Entries drawn from a collection:
============================================================
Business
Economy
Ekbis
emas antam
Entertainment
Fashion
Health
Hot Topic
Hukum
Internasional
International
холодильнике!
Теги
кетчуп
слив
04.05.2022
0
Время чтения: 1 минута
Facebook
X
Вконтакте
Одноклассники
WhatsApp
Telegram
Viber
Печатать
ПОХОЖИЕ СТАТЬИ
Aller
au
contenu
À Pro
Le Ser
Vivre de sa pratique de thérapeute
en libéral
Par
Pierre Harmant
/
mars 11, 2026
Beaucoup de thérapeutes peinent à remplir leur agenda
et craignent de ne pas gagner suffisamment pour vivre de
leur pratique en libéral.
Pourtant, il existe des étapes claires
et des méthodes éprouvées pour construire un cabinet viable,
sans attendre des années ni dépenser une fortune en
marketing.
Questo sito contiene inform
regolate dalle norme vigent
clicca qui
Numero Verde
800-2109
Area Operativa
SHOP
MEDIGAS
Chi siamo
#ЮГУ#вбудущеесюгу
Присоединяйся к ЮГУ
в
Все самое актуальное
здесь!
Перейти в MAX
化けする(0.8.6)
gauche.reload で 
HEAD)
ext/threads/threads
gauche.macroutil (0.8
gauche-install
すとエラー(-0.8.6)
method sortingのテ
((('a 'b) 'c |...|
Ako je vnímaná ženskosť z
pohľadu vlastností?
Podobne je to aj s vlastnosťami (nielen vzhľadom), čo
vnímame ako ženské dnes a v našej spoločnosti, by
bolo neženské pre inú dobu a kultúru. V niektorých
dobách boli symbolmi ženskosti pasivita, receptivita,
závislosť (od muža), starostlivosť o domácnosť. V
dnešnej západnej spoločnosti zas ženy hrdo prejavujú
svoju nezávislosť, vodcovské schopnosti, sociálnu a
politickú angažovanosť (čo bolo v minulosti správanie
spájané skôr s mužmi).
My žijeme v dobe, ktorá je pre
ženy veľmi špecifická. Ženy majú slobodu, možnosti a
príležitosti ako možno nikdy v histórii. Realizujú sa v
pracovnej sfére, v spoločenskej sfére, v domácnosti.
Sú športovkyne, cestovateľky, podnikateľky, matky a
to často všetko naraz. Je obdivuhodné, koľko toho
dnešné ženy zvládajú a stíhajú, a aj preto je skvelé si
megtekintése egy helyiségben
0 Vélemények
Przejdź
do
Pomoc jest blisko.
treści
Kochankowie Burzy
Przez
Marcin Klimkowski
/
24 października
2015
============================================================
Try it: Can you quote every line of the material above word for word, keeping the original order?

Written answer:
Business
Economy
Ekbis
emas antam
Entertainment
Fashion
Health
Hot Topic
Hukum
Internasional
International
холодильнике!
Теги
кетчуп
слив
04.05.2022
0
Время чтения: 1 минута
Facebook
X
Вконтакте
Одноклассники
WhatsApp
Telegram
Viber
Печатать
ПОХОЖИЕ СТАТЬИ
Aller
au
contenu
À Pro
Le Ser
Vivre de sa pratique de thérapeute
en libéral
Par
Pierre Harmant
/
mars 11, 2026
Beaucoup de thérapeutes peinent à remplir leur agenda
et craignent de ne pas gagner suffisamment pour vivre de
leur pratique en libéral.
Pourtant, il existe des étapes claires
et des méthodes éprouvées pour construire un cabinet viable,
sans attendre des années ni dépenser une fortune en
marketing.
Questo sito contiene inform
regolate dalle norme vigent
clicca qui
Numero Verde
800-2109
Area Operativa
SHOP
MEDIGAS
Chi siamo
#ЮГУ#вбудущеесюгу
Присоединяйся к ЮГУ
в
Все самое актуальное
здесь!
Перейти в MAX
化けする(0.8.6)
gauche.reload で 
HEAD)
ext/threads/threads
gauche.macroutil (0.8
gauche-install
すとエラー(-0.8.6)
method sortingのテ
((('a 'b) 'c |...|
Ako je vnímaná ženskosť z
pohľadu vlastností?
Podobne je to aj s vlastnosťami (nielen vzhľadom), čo
vnímame ako ženské dnes a v našej spoločnosti, by
bolo neženské pre inú dobu a kultúru. V niektorých
dobách boli symbolmi ženskosti pasivita, receptivita,
závislosť (od muža), starostlivosť o domácnosť. V
dnešnej západnej spoločnosti zas ženy hrdo prejavujú
svoju nezávislosť, vodcovské schopnosti, sociálnu a
politickú angažovanosť (čo bolo v minulosti správanie
spájané skôr s mužmi).
My žijeme v dobe, ktorá je pre
ženy veľmi špecifická. Ženy majú slobodu, možnosti a
príležitosti ako možno nikdy v histórii. Realizujú sa v
pracovnej sfére, v spoločenskej sfére, v domácnosti.
Sú športovkyne, cestovateľky, podnikateľky, matky a
to často všetko naraz. Je obdivuhodné, koľko toho
dnešné ženy zvládajú a stíhajú, a aj preto je skvelé si
megtekintése egy helyiségben
0 Vélemények
Przejdź
do
Pomoc jest blisko.
treści
Kochankowie Burzy
Przez
Marcin Klimkowski
/
24 października
2015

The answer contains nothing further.